Vergelijking van verbruiksfunctie:

De verbruiksfunctie kan in twee delen worden verdeeld:

(i) Zelfs wanneer inkomen (Y) nul is, is er een minimumverbruik, bekend als autonome consumptie (c), wat altijd positief is.

(ii) Wanneer het inkomen toeneemt, neemt ook het verbruik toe. Maar het groeitempo van de consumptie is minder dan de stijging van het inkomen. Het MPC (of b) laat zien hoe de consumptieve bestedingen (C) veranderen met veranderingen in het inkomen. Dit deel van het verbruik wordt aangeduid als Induced Consumption en kan worden geschat door MPC te vermenigvuldigen met inkomen, dwz b (Y). Consumptie-functie kan dus worden weergegeven als: C = c + b (Y)

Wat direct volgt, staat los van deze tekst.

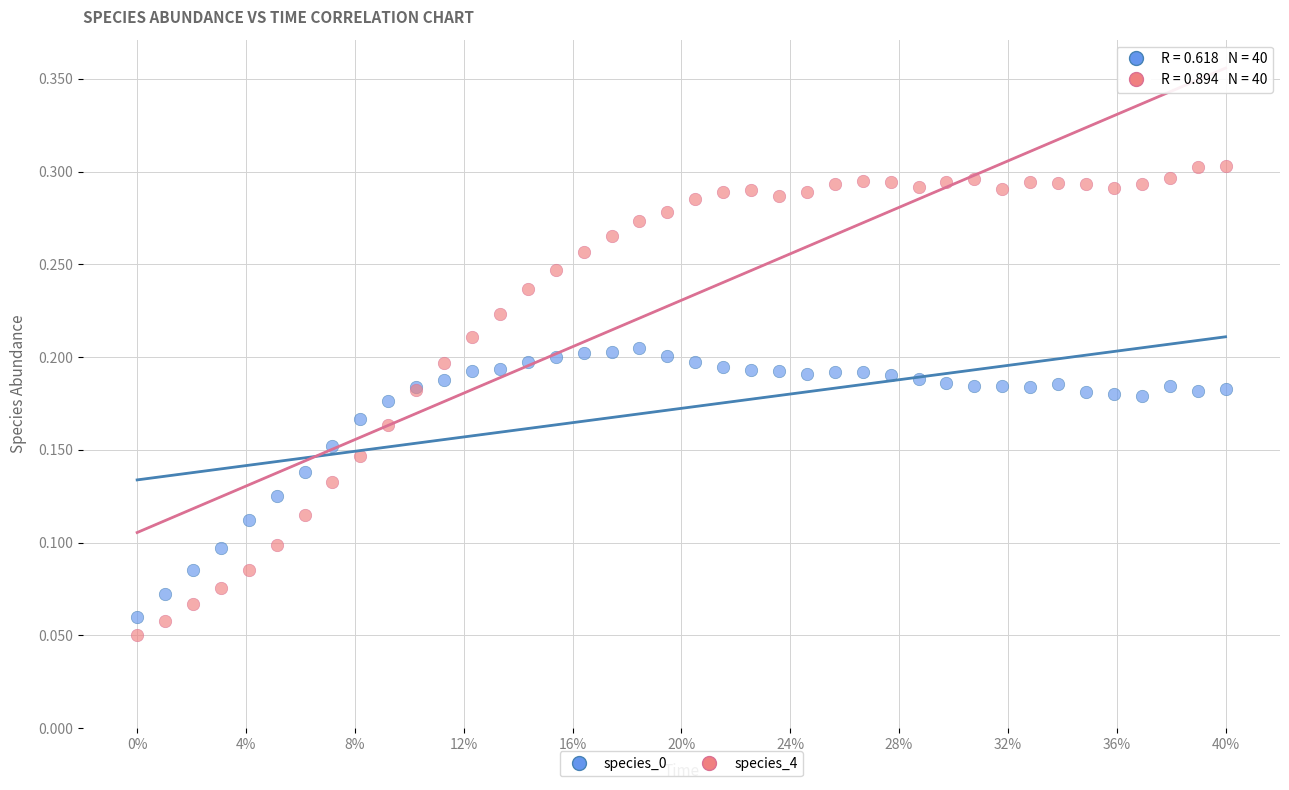

Which series reaches the maximum Y coordinate?

species_4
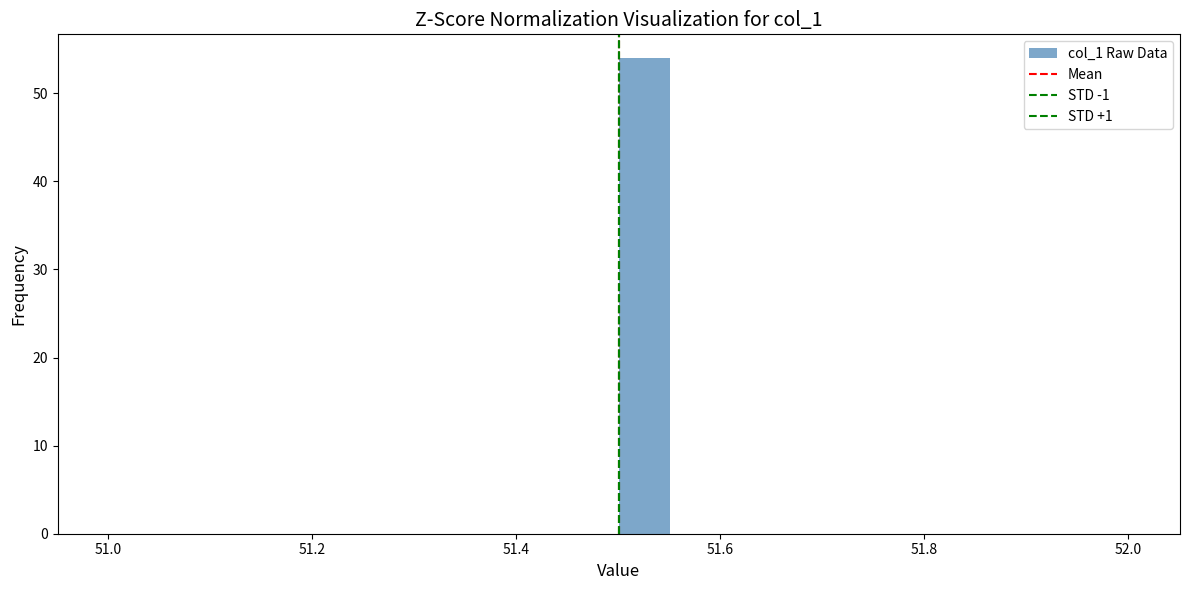

Around what value on the x-axis is the tallest bar? Give the approximate position of its centre, as read against the axis.

51.52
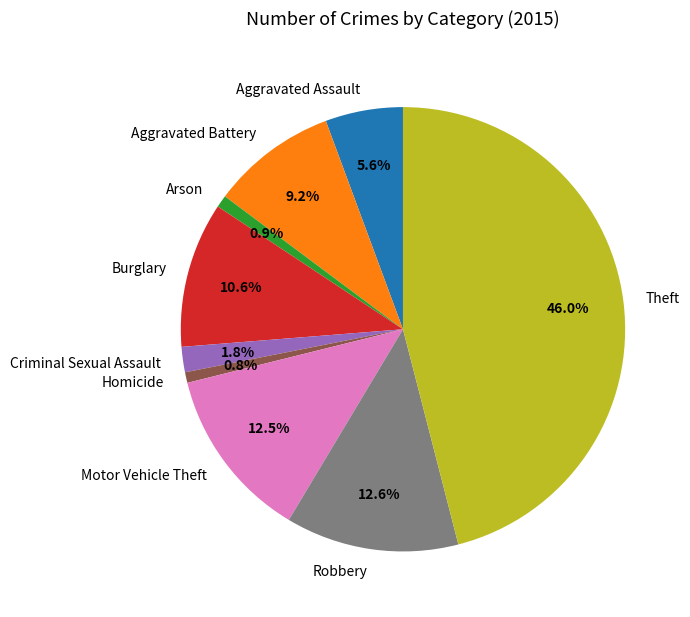

How many segments does this pie chart have?

9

(Waar: S = Verbruik; c = Autonoom Verbruik; b = MPC; Y = Inkomen)

1. De gegeven vergelijking heeft betrekking op het geval van lineaire verbruiksfunctie als C = c + b (Y) is de vergelijking van een rechte lijn, met 'c' gelijk aan onderschepping en 'b' de helling van de verbruiksfunctie. Hoger de waarde van b, meer is de helling van de lineaire verbruiksfunctie.

2. De functie Vergelijking van verbruik kan ook worden gebruikt om de verbruikscurve te tekenen. Als autonome consumptie (c) en MPC (b) worden gegeven, kunnen consumptieve bestedingen worden berekend voor verschillende inkomensniveaus. Bijvoorbeeld, als c = Rs 40 crores en b = 0, 80, dan zullen verbruiksuitgaven (C) bij een inkomen van Rs 100 crores zijn: C = c + b (Y) = 40 + 0, 80 (100) = Rs 120 crores.

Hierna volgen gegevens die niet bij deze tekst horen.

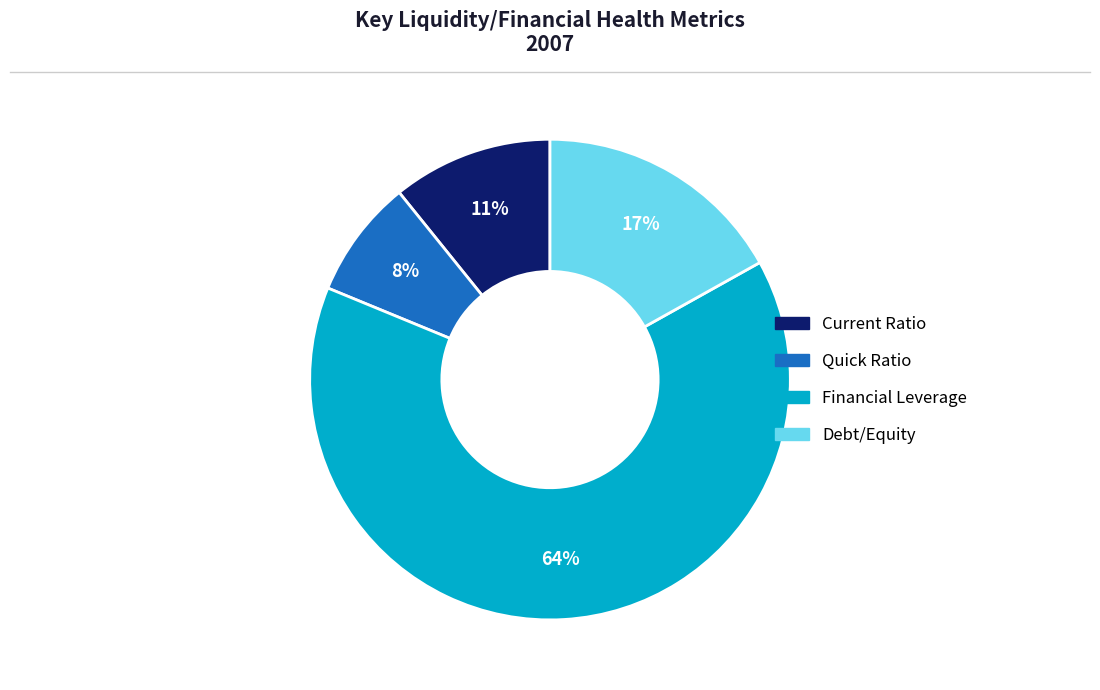

What percentage is the Financial Leverage slice, to the nearest percent?

64%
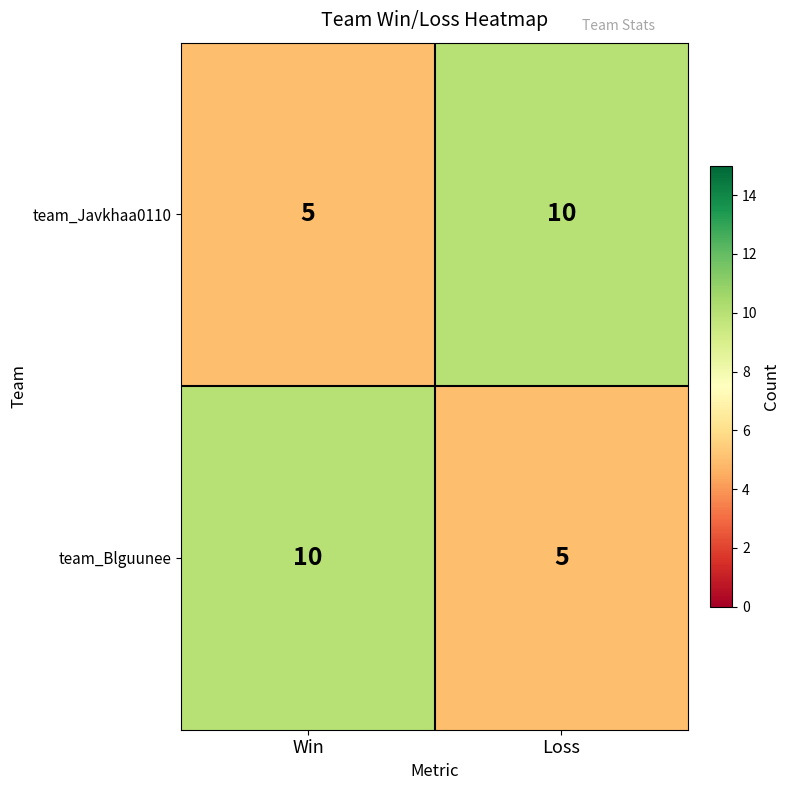

Read the team_Blguunee value at Loss.

5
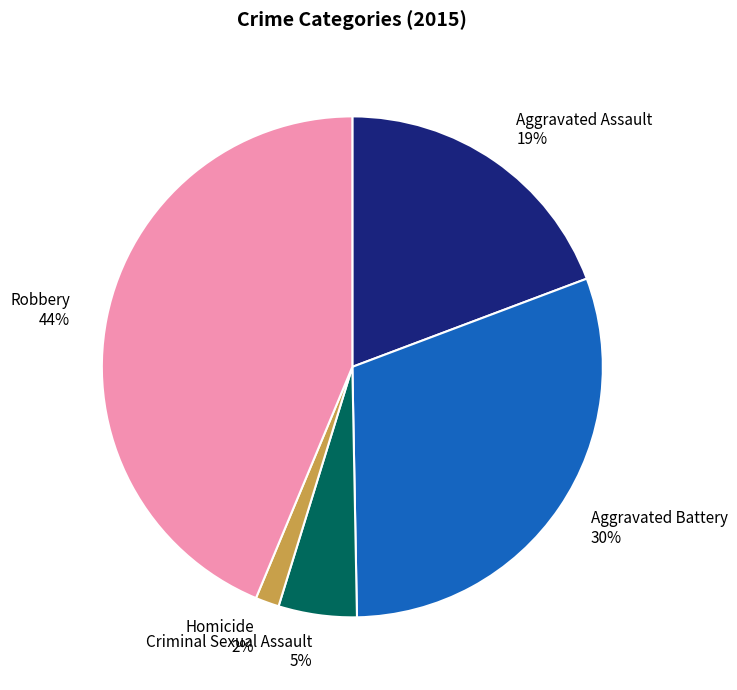

To the nearest percent, what portion does Homicide represent?

2%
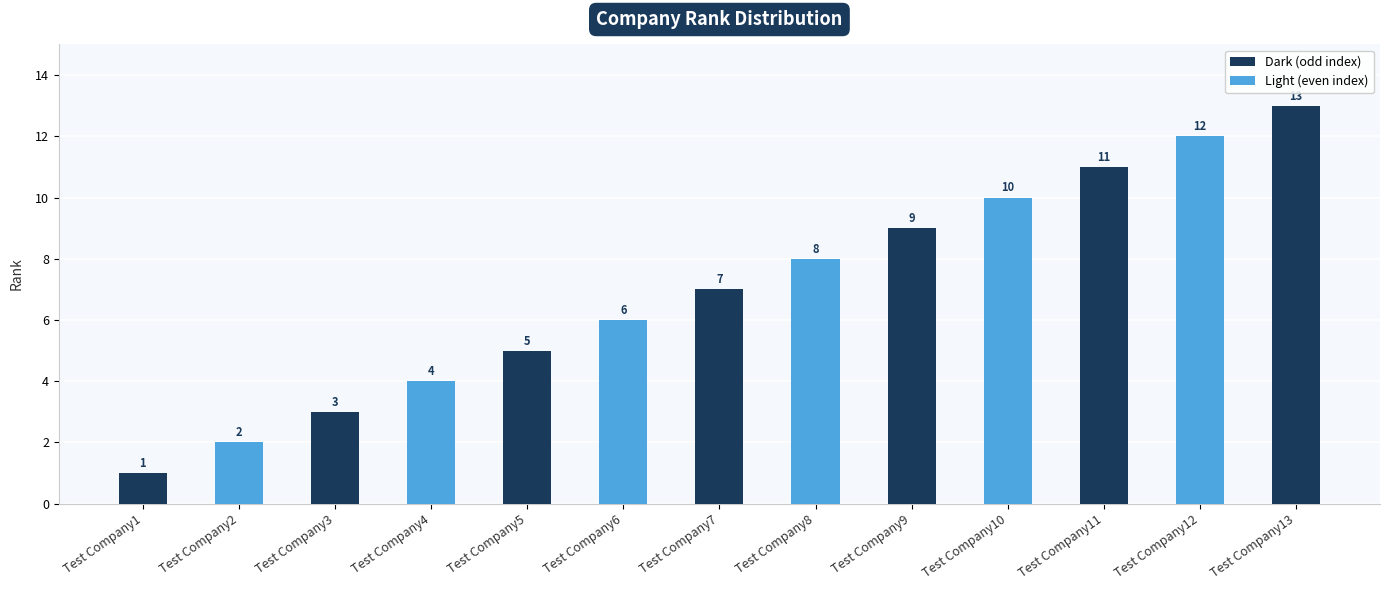

Which label corresponds to the largest value in the chart?

Test Company13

Vergelijking van de spaarfunctie:

Met behulp van de vergelijking van lineair verbruiksfunctie, kunnen wij de vergelijking van lineaire besparingsfunctie afleiden:

We weten: S = YC ... (1)

en C = c + b (Y) ... (2)

Als we de waarde van C van (2) in (1) zetten, krijgen we:

S = Y- (c + bY)

S = - c + (1 - b) Y

{Waar: S = opslaan; -c = Bedrag van negatieve besparing op nul-inkomensniveau; 1-b = MPS; Y = inkomen}

ik. De gegeven vergelijking is een geval van lineaire spaarfunctie als S = - c + (1 - b) Y is de vergelijking van een rechte lijn, met '-c' gelijk aan onderscheppen en '(1 - b)' de helling van de functie opslaan.

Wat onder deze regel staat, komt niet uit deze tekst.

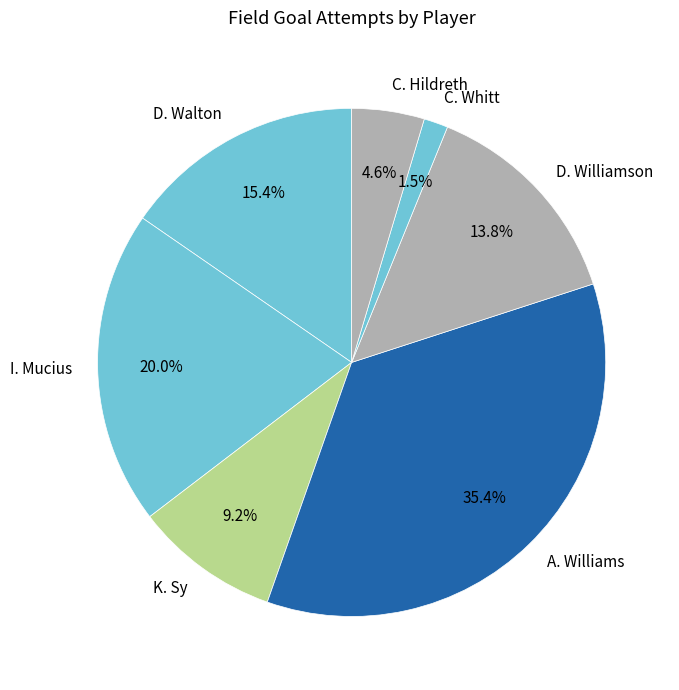

Between D. Williamson and I. Mucius, which is larger?

I. Mucius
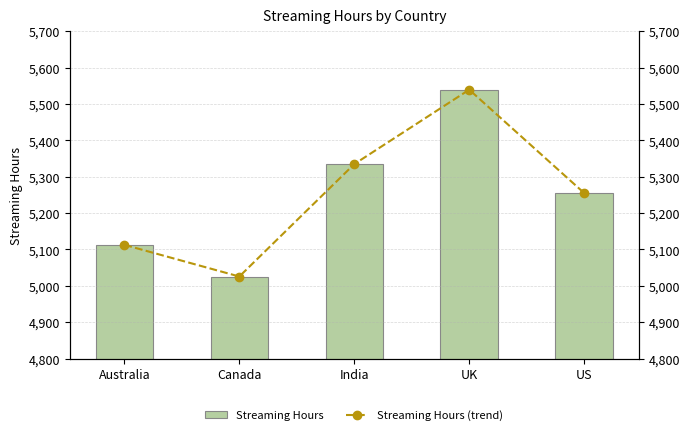

What position from the right is US?

1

ii. De vergelijking van de spaarfunctie kan ook worden gebruikt om de spaarcurve te tekenen. Als (-c) en MPS (1 - b) worden gegeven, kunnen besparingsuitgaven worden berekend voor verschillende niveaus van inkomen. Bijvoorbeeld, als - c = Rs 40 crores en 1 - b = 0, 20, dan zal het besparen van uitgaven (S) bij een inkomen van Rs 100 crores zijn: S = -c + Y (1 - b) = - 40 + 0.20 (100 ) = - Rs 20 crores.

Afleiding van de spaarcurve van de consumptiekromme:

Laten we de afleiding van de spaarcurve van de consumptiekromme begrijpen aan de hand van figuur 7.9. Zoals te zien is in het diagram, is CC de verbruikscurve en 45 ° regel OY de inkomenscurve.

ik. Bij een nulniveau van inkomen is autonome consumptie (c) gelijk aan OC. Het betekent dat besparen op een nulniveau van het inkomen OS (= - c) is

ii. Als gevolg hiervan begint de spaarcurve vanaf punt S op de negatieve Y-as.

iii. Consumptiekromme CC kruist de inkomenscurve OY bij punt E. Dit is het break-evenpunt. Op punt E, Verbruik = Inkomen, dwz APC = 1 en besparing nul. Dit betekent dat de bewaringscurve de X-as op punt R zal snijden. Door de punten S en R samen te voegen en verder uit te breiden, krijgen we de bewaarcurve SS.

Afleiding van de consumptiekromme van Saving Curve:

Opgemerkt moet worden dat de verbruikscurve ook op dezelfde manier uit de spaarcurve kan worden afgeleid. Het startpunt van de verbruikscurve op de Y-as is gelijk aan de hoeveelheid dissessie op het niveau nul van het inkomen. Het tweede punt van de verbruikscurve wordt bepaald overeenkomstig het punt, wanneer het opslaan van de curve de X-as snijdt.